Declaring a private, thread specific, variable in a kernel and then returning that variable to the host

Jun 6, 2013 at 12:45 PM
I have a method which i want to run on several threads but each thread will return a different number of results. Is it possible to declare a private, thread specific, variable ie a list<int> which i can then pass back to the Host and merge all the results?

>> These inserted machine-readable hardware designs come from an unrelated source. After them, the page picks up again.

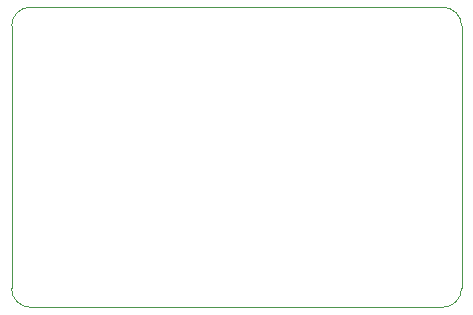
<source format=gm1>
G04 #@! TF.GenerationSoftware,KiCad,Pcbnew,(5.1.5)-3*
G04 #@! TF.CreationDate,2020-04-16T21:49:39-04:00*
G04 #@! TF.ProjectId,binarykb,62696e61-7279-46b6-922e-6b696361645f,rev?*
G04 #@! TF.SameCoordinates,Original*
G04 #@! TF.FileFunction,Profile,NP*
%FSLAX46Y46*%
G04 Gerber Fmt 4.6, Leading zero omitted, Abs format (unit mm)*
G04 Created by KiCad (PCBNEW (5.1.5)-3) date 2020-04-16 21:49:39*
%MOMM*%
%LPD*%
G04 APERTURE LIST*
%ADD10C,0.050000*%
G04 APERTURE END LIST*
D10*
X43656250Y-116681250D02*
X78581250Y-116681250D01*
X42068750Y-140493750D02*
X42068750Y-118268750D01*
X78581250Y-142081250D02*
X43656250Y-142081250D01*
X80168750Y-118268750D02*
X80168750Y-140493750D01*
X42068750Y-118268750D02*
G75*
G02X43656250Y-116681250I1587500J0D01*
G01*
X43656250Y-142081250D02*
G75*
G02X42068750Y-140493750I0J1587500D01*
G01*
X78581250Y-116681250D02*
G75*
G02X80168750Y-118268750I0J-1587500D01*
G01*
X80168750Y-140493750D02*
G75*
G02X78581250Y-142081250I-1587500J0D01*
G01*
M02*

</source>
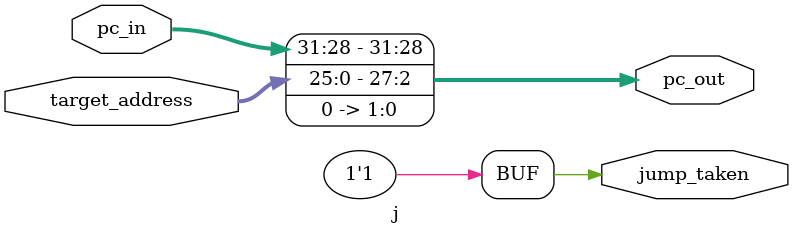
<source format=v>
`timescale 1ns / 1ps

module j (
    input [25:0] target_address,
    input [31:0] pc_in,
    output reg [31:0] pc_out,
    output reg jump_taken
);

    always @(*) begin
        pc_out = {pc_in[31:28], target_address, 2'b00}; // set jump target address
        jump_taken = 1'b1; // set jump taken signal
    end

endmodule

// The 'j' instruction is an unconditional jump that transfers control to the instruction at the target address.
// The jump address is calculated by concatenating the upper 4 bits of the current program counter with the 26-bit jump address left-shifted by 2 bits. 
</source>
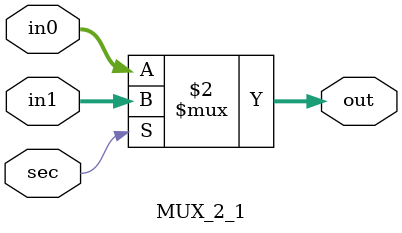
<source format=v>

module MUX_2_1 (	in0,
			 		in1,
			 		sec,
			 		out);
	
	parameter bit_size = 18;

	input	[bit_size-1:0]	in0, in1;
	input 					sec;
	output	[bit_size-1:0]	out;
	reg	[bit_size-1:0]	out;

	always@(*) 
		out = sec ? in1 : in0;

endmodule

</source>
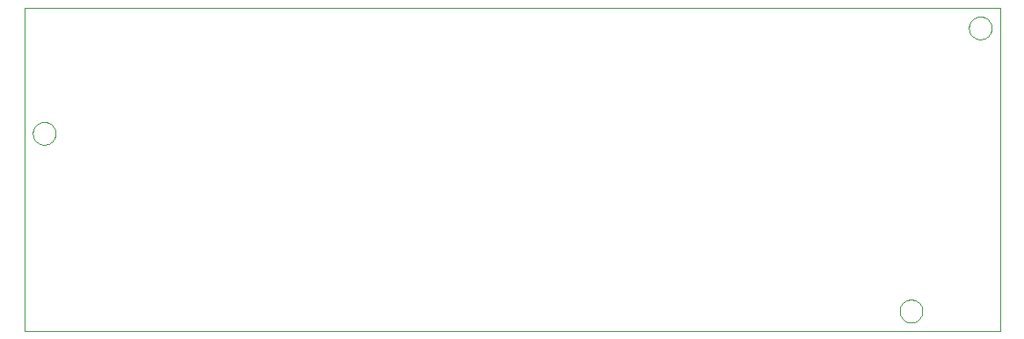
<source format=gbo>
G75*
%MOIN*%
%OFA0B0*%
%FSLAX24Y24*%
%IPPOS*%
%LPD*%
%AMOC8*
5,1,8,0,0,1.08239X$1,22.5*
%
%ADD10C,0.0000*%
D10*
X000224Y000425D02*
X000224Y012675D01*
X037224Y012675D01*
X037224Y000425D01*
X000224Y000425D01*
X000541Y007925D02*
X000543Y007966D01*
X000549Y008007D01*
X000559Y008047D01*
X000572Y008086D01*
X000589Y008123D01*
X000610Y008159D01*
X000634Y008193D01*
X000661Y008224D01*
X000690Y008252D01*
X000723Y008278D01*
X000757Y008300D01*
X000794Y008319D01*
X000832Y008334D01*
X000872Y008346D01*
X000912Y008354D01*
X000953Y008358D01*
X000995Y008358D01*
X001036Y008354D01*
X001076Y008346D01*
X001116Y008334D01*
X001154Y008319D01*
X001190Y008300D01*
X001225Y008278D01*
X001258Y008252D01*
X001287Y008224D01*
X001314Y008193D01*
X001338Y008159D01*
X001359Y008123D01*
X001376Y008086D01*
X001389Y008047D01*
X001399Y008007D01*
X001405Y007966D01*
X001407Y007925D01*
X001405Y007884D01*
X001399Y007843D01*
X001389Y007803D01*
X001376Y007764D01*
X001359Y007727D01*
X001338Y007691D01*
X001314Y007657D01*
X001287Y007626D01*
X001258Y007598D01*
X001225Y007572D01*
X001191Y007550D01*
X001154Y007531D01*
X001116Y007516D01*
X001076Y007504D01*
X001036Y007496D01*
X000995Y007492D01*
X000953Y007492D01*
X000912Y007496D01*
X000872Y007504D01*
X000832Y007516D01*
X000794Y007531D01*
X000758Y007550D01*
X000723Y007572D01*
X000690Y007598D01*
X000661Y007626D01*
X000634Y007657D01*
X000610Y007691D01*
X000589Y007727D01*
X000572Y007764D01*
X000559Y007803D01*
X000549Y007843D01*
X000543Y007884D01*
X000541Y007925D01*
X033416Y001175D02*
X033418Y001216D01*
X033424Y001257D01*
X033434Y001297D01*
X033447Y001336D01*
X033464Y001373D01*
X033485Y001409D01*
X033509Y001443D01*
X033536Y001474D01*
X033565Y001502D01*
X033598Y001528D01*
X033632Y001550D01*
X033669Y001569D01*
X033707Y001584D01*
X033747Y001596D01*
X033787Y001604D01*
X033828Y001608D01*
X033870Y001608D01*
X033911Y001604D01*
X033951Y001596D01*
X033991Y001584D01*
X034029Y001569D01*
X034065Y001550D01*
X034100Y001528D01*
X034133Y001502D01*
X034162Y001474D01*
X034189Y001443D01*
X034213Y001409D01*
X034234Y001373D01*
X034251Y001336D01*
X034264Y001297D01*
X034274Y001257D01*
X034280Y001216D01*
X034282Y001175D01*
X034280Y001134D01*
X034274Y001093D01*
X034264Y001053D01*
X034251Y001014D01*
X034234Y000977D01*
X034213Y000941D01*
X034189Y000907D01*
X034162Y000876D01*
X034133Y000848D01*
X034100Y000822D01*
X034066Y000800D01*
X034029Y000781D01*
X033991Y000766D01*
X033951Y000754D01*
X033911Y000746D01*
X033870Y000742D01*
X033828Y000742D01*
X033787Y000746D01*
X033747Y000754D01*
X033707Y000766D01*
X033669Y000781D01*
X033633Y000800D01*
X033598Y000822D01*
X033565Y000848D01*
X033536Y000876D01*
X033509Y000907D01*
X033485Y000941D01*
X033464Y000977D01*
X033447Y001014D01*
X033434Y001053D01*
X033424Y001093D01*
X033418Y001134D01*
X033416Y001175D01*
X036041Y011925D02*
X036043Y011966D01*
X036049Y012007D01*
X036059Y012047D01*
X036072Y012086D01*
X036089Y012123D01*
X036110Y012159D01*
X036134Y012193D01*
X036161Y012224D01*
X036190Y012252D01*
X036223Y012278D01*
X036257Y012300D01*
X036294Y012319D01*
X036332Y012334D01*
X036372Y012346D01*
X036412Y012354D01*
X036453Y012358D01*
X036495Y012358D01*
X036536Y012354D01*
X036576Y012346D01*
X036616Y012334D01*
X036654Y012319D01*
X036690Y012300D01*
X036725Y012278D01*
X036758Y012252D01*
X036787Y012224D01*
X036814Y012193D01*
X036838Y012159D01*
X036859Y012123D01*
X036876Y012086D01*
X036889Y012047D01*
X036899Y012007D01*
X036905Y011966D01*
X036907Y011925D01*
X036905Y011884D01*
X036899Y011843D01*
X036889Y011803D01*
X036876Y011764D01*
X036859Y011727D01*
X036838Y011691D01*
X036814Y011657D01*
X036787Y011626D01*
X036758Y011598D01*
X036725Y011572D01*
X036691Y011550D01*
X036654Y011531D01*
X036616Y011516D01*
X036576Y011504D01*
X036536Y011496D01*
X036495Y011492D01*
X036453Y011492D01*
X036412Y011496D01*
X036372Y011504D01*
X036332Y011516D01*
X036294Y011531D01*
X036258Y011550D01*
X036223Y011572D01*
X036190Y011598D01*
X036161Y011626D01*
X036134Y011657D01*
X036110Y011691D01*
X036089Y011727D01*
X036072Y011764D01*
X036059Y011803D01*
X036049Y011843D01*
X036043Y011884D01*
X036041Y011925D01*
M02*

</source>
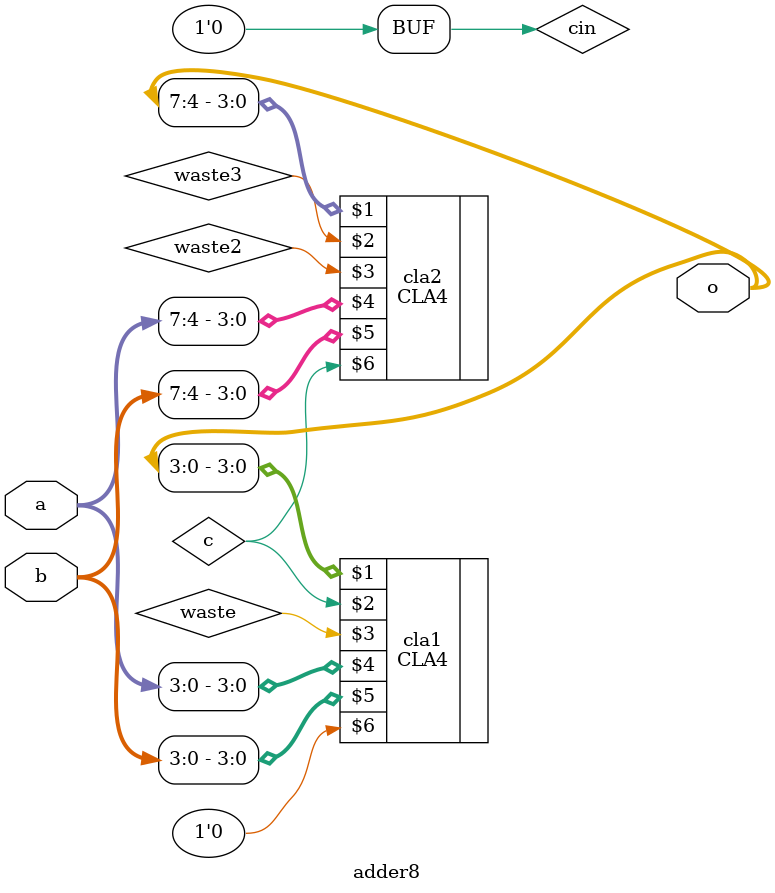
<source format=v>
`timescale 1ns/1ps
module adder8(
    output wire[7:0] o,
    input wire [7:0] a,
    input wire[7:0] b

);
wire c;
wire waste;
wire waste3;
wire cin;
buf(cin,0);
wire waste2;
CLA4 cla1(o[3:0],c,waste,a[3:0],b[3:0],cin);
CLA4 cla2(o[7:4],waste3,waste2,a[7:4],b[7:4],c);
endmodule
</source>
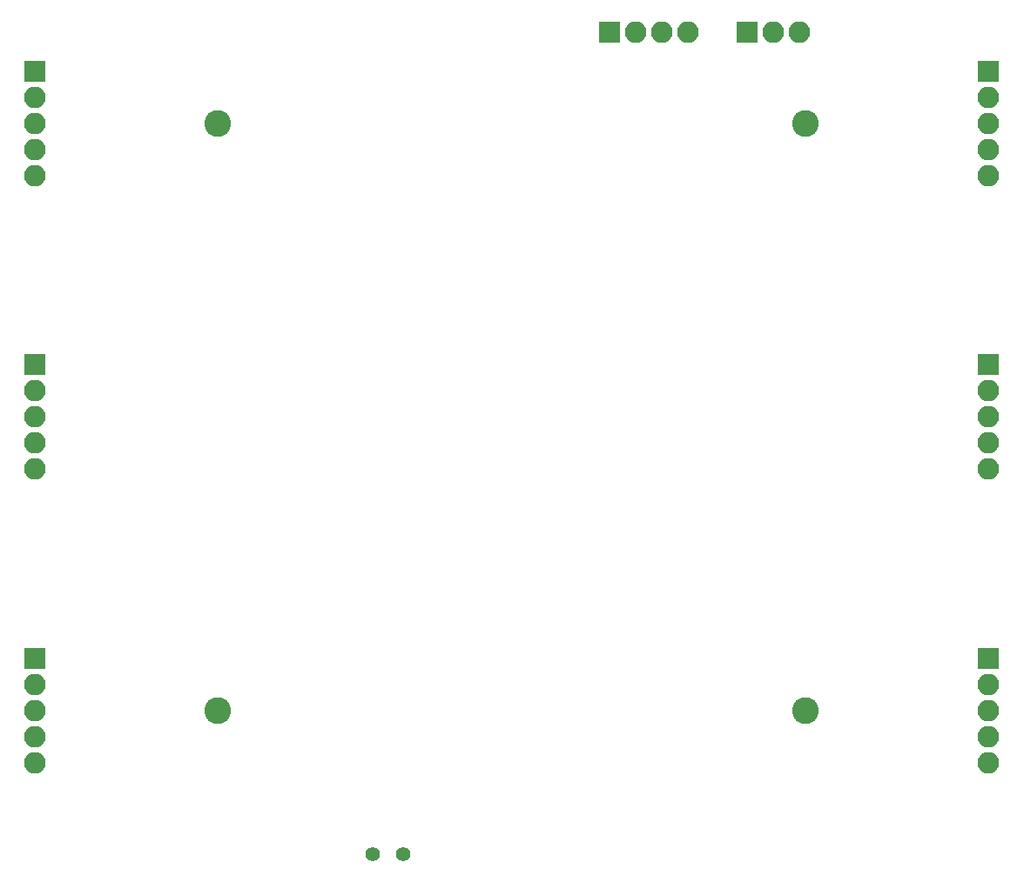
<source format=gbr>
G04 #@! TF.GenerationSoftware,KiCad,Pcbnew,(5.0.0)*
G04 #@! TF.CreationDate,2018-10-27T22:57:51-06:00*
G04 #@! TF.ProjectId,5x5_backpack,3578355F6261636B7061636B2E6B6963,rev?*
G04 #@! TF.SameCoordinates,Original*
G04 #@! TF.FileFunction,Soldermask,Bot*
G04 #@! TF.FilePolarity,Negative*
%FSLAX46Y46*%
G04 Gerber Fmt 4.6, Leading zero omitted, Abs format (unit mm)*
G04 Created by KiCad (PCBNEW (5.0.0)) date 10/27/18 22:57:51*
%MOMM*%
%LPD*%
G01*
G04 APERTURE LIST*
%ADD10R,2.100000X2.100000*%
%ADD11O,2.100000X2.100000*%
%ADD12C,2.600000*%
%ADD13C,1.400000*%
G04 APERTURE END LIST*
D10*
G04 #@! TO.C,J6*
X170180000Y-99695000D03*
D11*
X170180000Y-102235000D03*
X170180000Y-104775000D03*
X170180000Y-107315000D03*
X170180000Y-109855000D03*
G04 #@! TD*
D10*
G04 #@! TO.C,J9*
X133350000Y-67310000D03*
D11*
X135890000Y-67310000D03*
X138430000Y-67310000D03*
X140970000Y-67310000D03*
G04 #@! TD*
D10*
G04 #@! TO.C,J10*
X146685000Y-67310000D03*
D11*
X149225000Y-67310000D03*
X151765000Y-67310000D03*
G04 #@! TD*
D12*
G04 #@! TO.C,J11*
X95250000Y-133350000D03*
G04 #@! TD*
G04 #@! TO.C,J12*
X152400000Y-76200000D03*
G04 #@! TD*
G04 #@! TO.C,J13*
X152400000Y-133350000D03*
G04 #@! TD*
G04 #@! TO.C,J14*
X95250000Y-76200000D03*
G04 #@! TD*
D13*
G04 #@! TO.C,SW1*
X110260000Y-147320000D03*
X113260000Y-147320000D03*
G04 #@! TD*
D11*
G04 #@! TO.C,J1*
X77470000Y-81280000D03*
X77470000Y-78740000D03*
X77470000Y-76200000D03*
X77470000Y-73660000D03*
D10*
X77470000Y-71120000D03*
G04 #@! TD*
G04 #@! TO.C,J2*
X77470000Y-99695000D03*
D11*
X77470000Y-102235000D03*
X77470000Y-104775000D03*
X77470000Y-107315000D03*
X77470000Y-109855000D03*
G04 #@! TD*
D10*
G04 #@! TO.C,J3*
X77470000Y-128270000D03*
D11*
X77470000Y-130810000D03*
X77470000Y-133350000D03*
X77470000Y-135890000D03*
X77470000Y-138430000D03*
G04 #@! TD*
G04 #@! TO.C,J5*
X170180000Y-81280000D03*
X170180000Y-78740000D03*
X170180000Y-76200000D03*
X170180000Y-73660000D03*
D10*
X170180000Y-71120000D03*
G04 #@! TD*
D11*
G04 #@! TO.C,J7*
X170180000Y-138430000D03*
X170180000Y-135890000D03*
X170180000Y-133350000D03*
X170180000Y-130810000D03*
D10*
X170180000Y-128270000D03*
G04 #@! TD*
M02*

</source>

Say i have an array as follows:
int[,] arr1 = new int[3,3] {{ 3, 4, 5 }, {4, 5, 6}, {1, 6, 4}};
int[] arr2 = new int[] { 3, 4, 1 };
Each thread will be give 3 values to analyze and records the difference between the value in arr2 and the values for a specific row in arr1.
public static void CountAbove(GThread thread, int[] a, int[,] b, list<int> c)
    int tid = thread.blockIdx.x;
    int threshold = a[tid];

    for(int i = 0; i < b.GetLength(0); i++)
    if (threshold < b[tid,i]) c.add(b[tid,i] - threshold);
NOTE: There will be cases where i dont know how large the results may be. Is it possible to use a List<int> or List<Struct> instead of using an array and assigning a length that i believe/hope wont be reached, or are Lists not supported?
Jun 8, 2013 at 5:38 AM
No this is not possible. You could best make use of shared and global memory with enough space for the maximum number of elements, and track the number actually used. Then after synchronizing the threads within same kernel, you can do your (partial) merge. This will be more effective than doing this on host. Take a look at any CUDA reduction example for tips.